Thermal treatment is an effective method to dispose of municipal solid waste incineration (MSWI) fly ash (FA), however, present research mainly focuses on the thermal behavior of FA in air, neglecting the investigation of FA pyrolysis characteristic in inert gases. The weight loss, phase transition, environmental impact, and conversion behavior of heavy metals and chlorine during the FA pyrolysis in N2 were measured using TG-FTIR-XRD-ICP-IC to increase understanding of the transformation process and decomposition features of FA in inert gas. The results demonstrated that CO2, NO, C-O(H), HCl, SO2, and H2O are emitted during FA pyrolysis due to the decomposition of inorganic salts and organic compounds. After being roasted at 1200 °C, the volatilization rates of As, Cr, Cd, Cu, Pb, and Zn were 56.71%, 34.75%, 99.56%, 83.41%, 96.22%, and 97.19%, respectively. However, the removal rate of Cl was only 51.43%, owing mostly to the formation of Ca2SiO4CaCl2 at high temperatures, which hampered chlorine volatilization. The kinetic of FA pyrolysis was investigated using FWO, KAS, and CR methods at heating rates of 10, 20, 30, and 40 °C/min, which suited the experimental data of each stage well.
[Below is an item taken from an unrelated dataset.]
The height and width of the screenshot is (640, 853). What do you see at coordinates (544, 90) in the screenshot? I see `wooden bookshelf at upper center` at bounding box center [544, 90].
Chemical reaction (No. 2), assumed random nucleation and its subsequent growth (No. 11), and three-dimensional diffusion and spherical symmetry (No. 21) were the reaction control procedures of stages I, III and IV, with activation energies of 54.04, 213.03 and 280.85 kJ/mol, respectively. The degradation kinetics, environmental emissions, and reaction mechanisms of FA pyrolysis in the N2 atmosphere can provide a novel insight for pollution reduction and process optimization.